Sex‐specific ethylene responses drive floral sexual plasticity in <i>Cannabis sativa</i>
Adrian S. Monthony, Julien Roy, Maxime de Ronne, Olivia Carlson, Susan J. Murch, Davoud Torkamaneh
Abstract
Cannabis sativa L. exhibits pronounced sexual plasticity in which both XX and XY plants can undergo floral phenotypic sex reversal in response to ethylene modulation, yet the underlying molecular mechanisms remain poorly defined. Here, we present the most extensive multi-omic analysis of ethylene-induced sex change in C. sativa to date, integrating over 130 RNA-seq libraries, ethylene pathway metabolite quantification, and whole-genome sequencing across three XX and XY genotypes. Treatments with silver thiosulfate and ethephon induced more than 80% phenotypic conversion, but transcriptomic responses diverged sharply between XX and XY plants.

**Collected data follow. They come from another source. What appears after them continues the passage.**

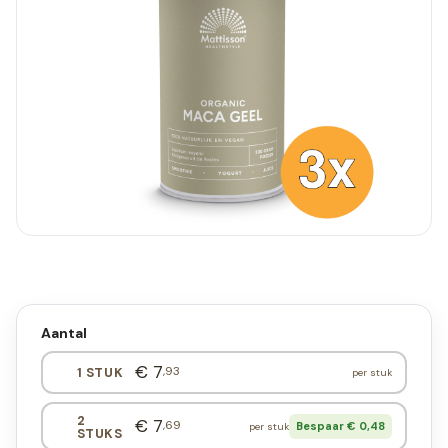
Aantal
€ 7
,93
1 STUK
per stuk
2
€ 7
,69
Bespaar € 0,48
per stuk
STUKS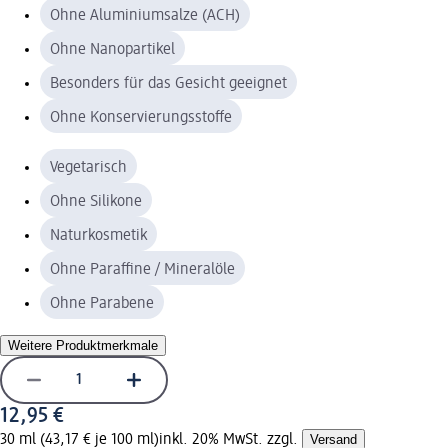
Ohne Aluminiumsalze (ACH)
Ohne Nanopartikel
Besonders für das Gesicht geeignet
Ohne Konservierungsstoffe
Vegetarisch
Ohne Silikone
Naturkosmetik
Ohne Paraffine / Mineralöle
Ohne Parabene
Weitere Produktmerkmale
12,95 €
30 ml (43,17 € je 100 ml)
inkl. 20% MwSt. zzgl.
Versand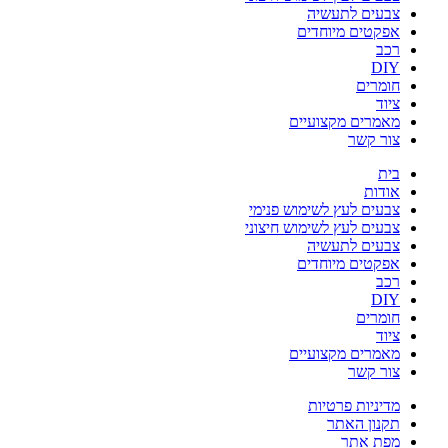
צבעים לתעשיה
אפקטים מיוחדים
רכב
DIY
חומרים
ציוד
מאמרים מקצועיים
צור קשר
בית
אודות
צבעים לעץ לשימוש פנימי
צבעים לעץ לשימוש חיצוני
צבעים לתעשיה
אפקטים מיוחדים
רכב
DIY
חומרים
ציוד
מאמרים מקצועיים
צור קשר
מדיניות פרטיות
תקנון האתר
מפת אתר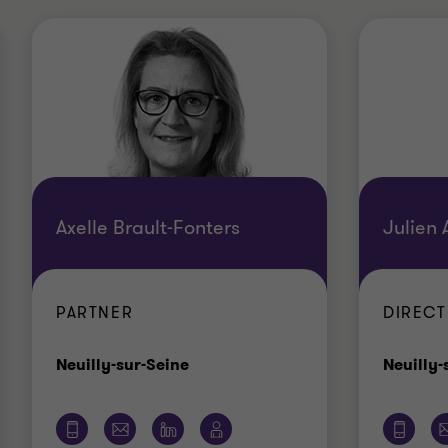
Axelle Brault-Fonters
Julien
PARTNER
DIRECT
Bureau
Neuilly-sur-Seine
Neuilly-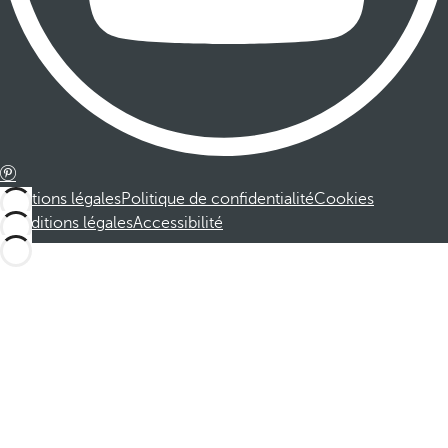
Mentions légales
Politique de confidentialité
Cookies
Conditions légales
Accessibilité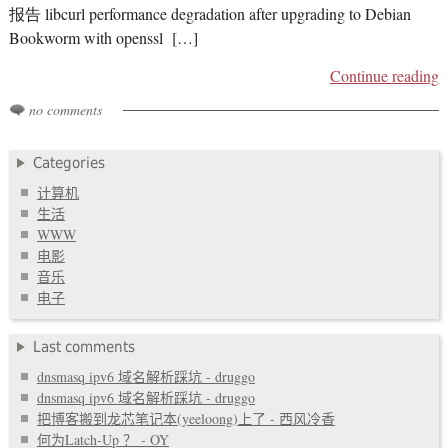
报告 libcurl performance degradation after upgrading to Debian
Bookworm with openssl […]
Continue reading
no comments
Categories
计算机
生活
WWW
电影
音乐
电子
Last comments
dnsmasq ipv6 域名解析踩坑 - druggo
dnsmasq ipv6 域名解析踩坑 - druggo
把博客搬到龙芯笔记本(yeeloong)上了 - 西风冷香
何为Latch-Up ？ - OY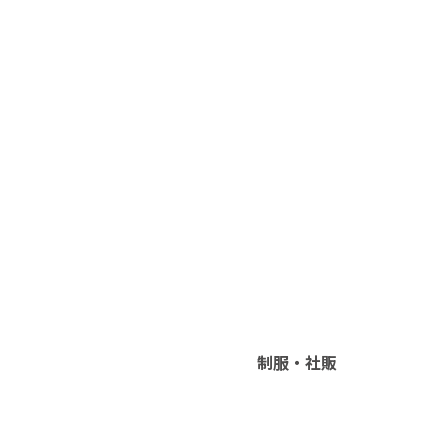
制服・社販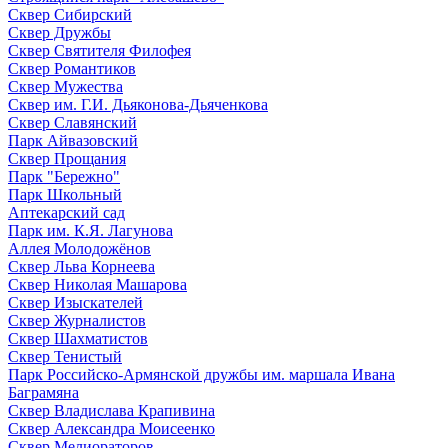
Сквер Сибирский
Сквер Дружбы
Сквер Святителя Филофея
Сквер Романтиков
Сквер Мужества
Сквер им. Г.И. Дьяконова-Дьяченкова
Сквер Славянский
Парк Айвазовский
Сквер Прощания
Парк "Бережно"
Парк Школьный
Аптекарский сад
Парк им. К.Я. Лагунова
Аллея Молодожёнов
Сквер Льва Корнеева
Сквер Николая Машарова
Сквер Изыскателей
Сквер Журналистов
Сквер Шахматистов
Сквер Тенистый
Парк Российско-Армянской дружбы им. маршала Ивана
Баграмяна
Сквер Владислава Крапивина
Сквер Александра Моисеенко
Сквер Мелиораторов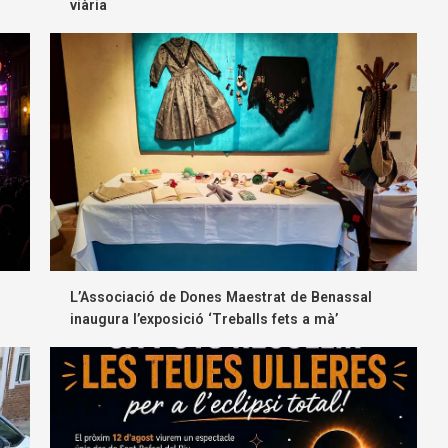
viària
L’Associació de Dones Maestrat de Benassal
inaugura l’exposició ‘Treballs fets a mà’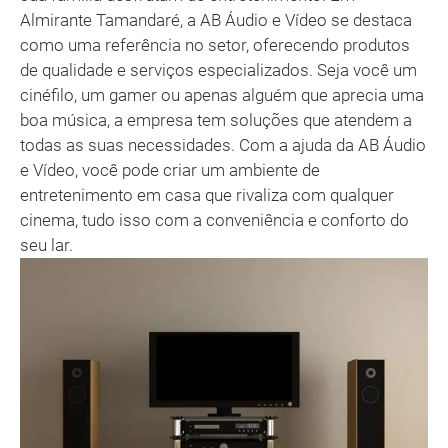
Almirante Tamandaré, a AB Áudio e Vídeo se destaca
como uma referência no setor, oferecendo produtos
de qualidade e serviços especializados. Seja você um
cinéfilo, um gamer ou apenas alguém que aprecia uma
boa música, a empresa tem soluções que atendem a
todas as suas necessidades. Com a ajuda da AB Áudio
e Vídeo, você pode criar um ambiente de
entretenimento em casa que rivaliza com qualquer
cinema, tudo isso com a conveniência e conforto do
seu lar.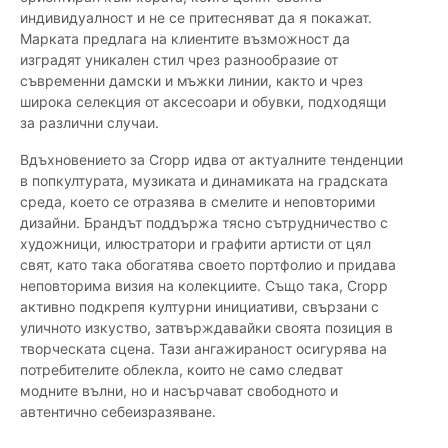
индивидуалност и не се притесняват да я покажат.
Марката предлага на клиентите възможност да
изградят уникален стил чрез разнообразие от
съвременни дамски и мъжки линии, както и чрез
широка селекция от аксесоари и обувки, подходящи
за различни случаи.
Вдъхновението за Cropp идва от актуалните тенденции
в попкултурата, музиката и динамиката на градската
среда, което се отразява в смелите и неповторими
дизайни. Брандът поддържа тясно сътрудничество с
художници, илюстратори и графити артисти от цял
свят, като така обогатява своето портфолио и придава
неповторима визия на колекциите. Също така, Cropp
активно подкрепя културни инициативи, свързани с
уличното изкуство, затвърждавайки своята позиция в
творческата сцена. Тази ангажираност осигурява на
потребителите облекла, които не само следват
модните вълни, но и насърчават свободното и
автентично себеизразяване.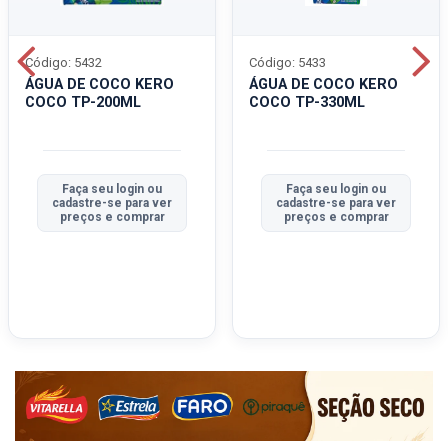
Código: 5432
Código: 5433
ÁGUA DE COCO KERO
ÁGUA DE COCO KERO
COCO TP-200ML
COCO TP-330ML
Faça seu login ou
Faça seu login ou
cadastre-se para ver
cadastre-se para ver
preços e comprar
preços e comprar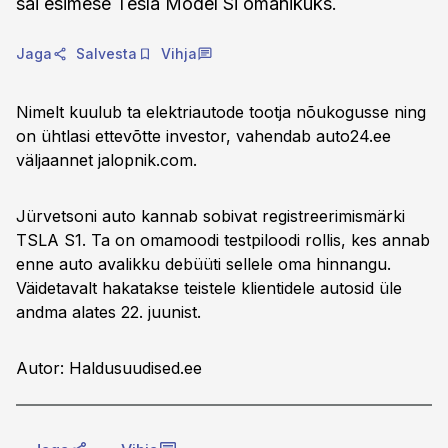
sai esimese Tesla Model Si omanikuks.
Jaga
Salvesta
Vihja
Nimelt kuulub ta elektriautode tootja nõukogusse ning
on ühtlasi ettevõtte investor, vahendab auto24.ee
väljaannet jalopnik.com.
Jürvetsoni auto kannab sobivat registreerimismärki
TSLA S1. Ta on omamoodi testpiloodi rollis, kes annab
enne auto avalikku debüüti sellele oma hinnangu.
Väidetavalt hakatakse teistele klientidele autosid üle
andma alates 22. juunist.
Autor: Haldusuudised.ee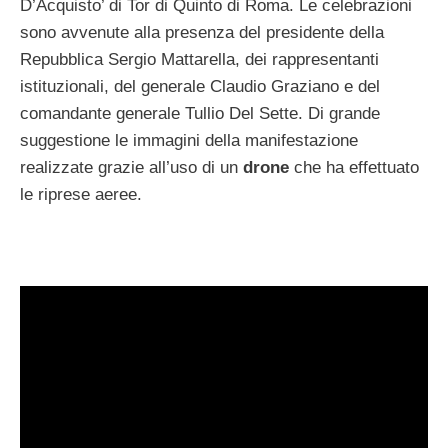
D’Acquisto’ di Tor di Quinto di Roma. Le celebrazioni
sono avvenute alla presenza del presidente della
Repubblica Sergio Mattarella, dei rappresentanti
istituzionali, del generale Claudio Graziano e del
comandante generale Tullio Del Sette. Di grande
suggestione le immagini della manifestazione
realizzate grazie all’uso di un
drone
che ha effettuato
le riprese aeree.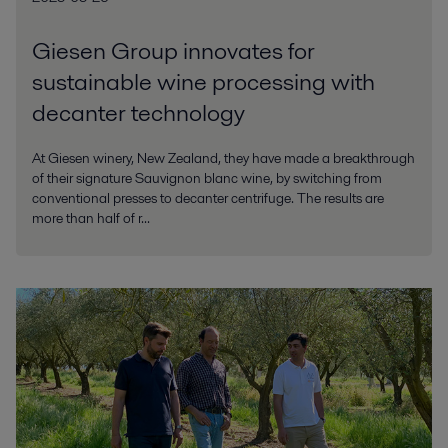
Giesen Group innovates for
sustainable wine processing with
decanter technology
At Giesen winery, New Zealand, they have made a breakthrough
of their signature Sauvignon blanc wine, by switching from
conventional presses to decanter centrifuge. The results are
more than half of r...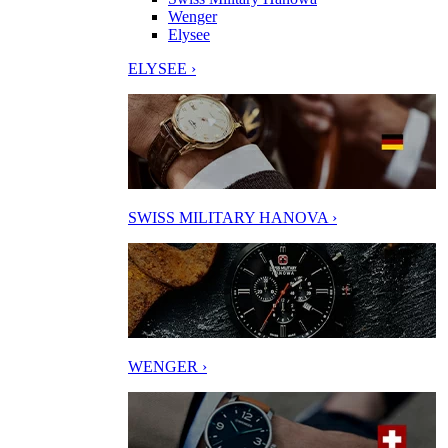
Wenger
Elysee
ELYSEE ›
SWISS MILITARY HANOVA ›
WENGER ›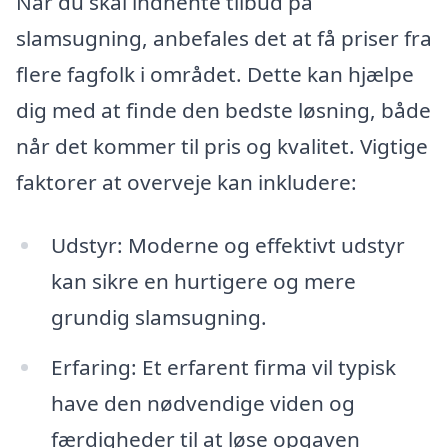
Når du skal indhente tilbud på
slamsugning, anbefales det at få priser fra
flere fagfolk i området. Dette kan hjælpe
dig med at finde den bedste løsning, både
når det kommer til pris og kvalitet. Vigtige
faktorer at overveje kan inkludere:
Udstyr: Moderne og effektivt udstyr
kan sikre en hurtigere og mere
grundig slamsugning.
Erfaring: Et erfarent firma vil typisk
have den nødvendige viden og
færdigheder til at løse opgaven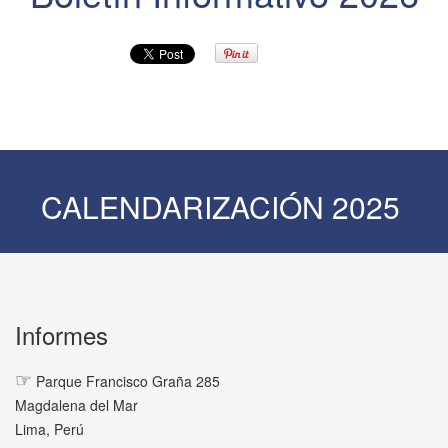
CALENDARIZACIÓN 2025
Informes
☞
Parque Francisco Graña 285
Magdalena del Mar
Lima, Perú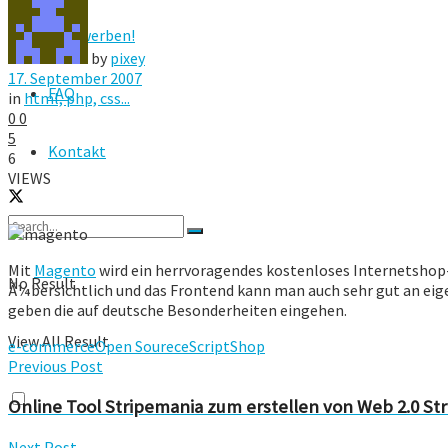
Hier werben!
by
pixey
17. September 2007
FAQ
in
html, php, css...
0
0
5
Kontakt
6
VIEWS
Mit
Magento
wird ein herrvoragendes kostenloses Internetshop-Sc
No Result
Ã¼bersichtlich und das Frontend kann man auch sehr gut an eig
geben die auf deutsche Besonderheiten eingehen.
View All Result
e-commerce
Open Sourece
Script
Shop
Previous Post
Online Tool Stripemania zum erstellen von Web 2.0 Str
Next Post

Profiling 47 ERGs revealed 14 high-confidence candidates, including CsACS1, CsACO5, CsERF1, and CsMTN, with sex-specific and temporal expression patterns that show dynamic ethylene mediation of plasticity. Early transcriptional activation occurred prior to the emergence of flowers, within 18 h of sex-change treatments and the photoperiod-induced transition to flowering. As opposite-sex floral tissues emerged, ethylene-related gene expression shifted accordingly within developing floral organs, with distinct sets of genes stabilizing the opposite-sex phenotype in XX and XY plants. Several candidates were located in non-recombining regions of the X chromosome or were absent from the Y chromosome, and most exhibited low nucleotide diversity, consistent with functional constraint. These results provide a high-resolution view of ethylene-responsive sexual plasticity in cannabis and show that the shared capacity for sex reversal in XX and XY plants is implemented through distinct regulatory trajectories that produce opposite-sex floral phenotypes. This work expands the mechanistic understanding of sex expression in dioecious species and identifies candidate genes relevant to the development of sex-stable cultivars.